New CF Service Broker "chaos-galago" - a chaos-monkey for your Cloud Foundry


Sam Bryant
 

Hi all,

Fidelity International have recently developed and open-sourced a new Service Broker for Cloud Foundry called "chaos-galago". It has been created with aim of providing a marketplace service to users that will cause chaos to their bound applications. It works by randomly killing service instances based on a provided probability and frequency.

We see a massive benefit in chaos-galago as it should allow developers to test if their CF applications truly are cloud-resilient, do they cope with unexpected failures? Are they deployed with enough instances so that they meantime uptime?

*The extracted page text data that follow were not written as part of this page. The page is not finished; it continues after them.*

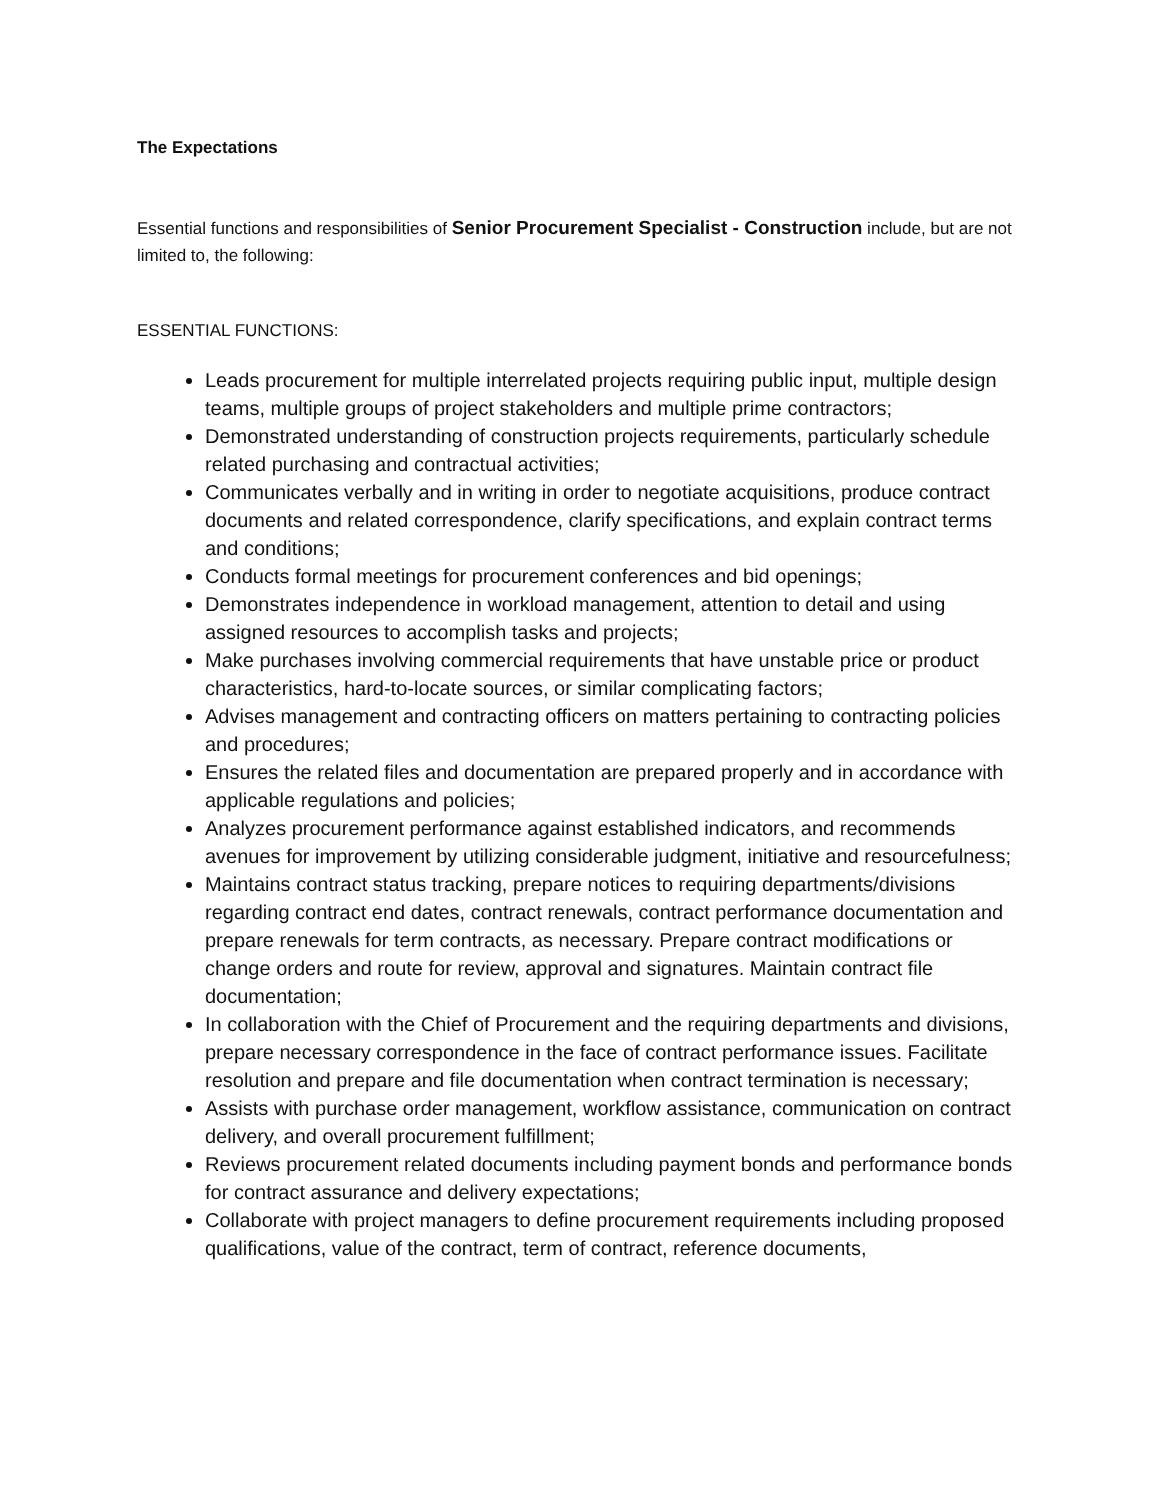The Expectations
Essential functions and responsibilities of Senior Procurement Specialist - Construction include, but are not limited to, the following:
ESSENTIAL FUNCTIONS:
Leads procurement for multiple interrelated projects requiring public input, multiple design teams, multiple groups of project stakeholders and multiple prime contractors;
Demonstrated understanding of construction projects requirements, particularly schedule related purchasing and contractual activities;
Communicates verbally and in writing in order to negotiate acquisitions, produce contract documents and related correspondence, clarify specifications, and explain contract terms and conditions;
Conducts formal meetings for procurement conferences and bid openings;
Demonstrates independence in workload management, attention to detail and using assigned resources to accomplish tasks and projects;
Make purchases involving commercial requirements that have unstable price or product characteristics, hard-to-locate sources, or similar complicating factors;
Advises management and contracting officers on matters pertaining to contracting policies and procedures;
Ensures the related files and documentation are prepared properly and in accordance with applicable regulations and policies;
Analyzes procurement performance against established indicators, and recommends avenues for improvement by utilizing considerable judgment, initiative and resourcefulness;
Maintains contract status tracking, prepare notices to requiring departments/divisions regarding contract end dates, contract renewals, contract performance documentation and prepare renewals for term contracts, as necessary. Prepare contract modifications or change orders and route for review, approval and signatures. Maintain contract file documentation;
In collaboration with the Chief of Procurement and the requiring departments and divisions, prepare necessary correspondence in the face of contract performance issues. Facilitate resolution and prepare and file documentation when contract termination is necessary;
Assists with purchase order management, workflow assistance, communication on contract delivery, and overall procurement fulfillment;
Reviews procurement related documents including payment bonds and performance bonds for contract assurance and delivery expectations;
Collaborate with project managers to define procurement requirements including proposed qualifications, value of the contract, term of contract, reference documents,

More information and how to deploy it can be found on our Github repo: https://github.com/FidelityInternational/chaos-galago

Any input, feedback and questions are encouraged, we hope that everyone finds it the same useful tool that we do.

Regards,
Sam


Zach Brown
 

Nice!

On Thu, Mar 3, 2016 at 8:33 AM, Sam Bryant <srbry(a)hotmail.com> wrote:

Hi all,

Fidelity International have recently developed and open-sourced a new
Service Broker for Cloud Foundry called "chaos-galago". It has been created
with aim of providing a marketplace service to users that will cause chaos
to their bound applications. It works by randomly killing service instances
based on a provided probability and frequency.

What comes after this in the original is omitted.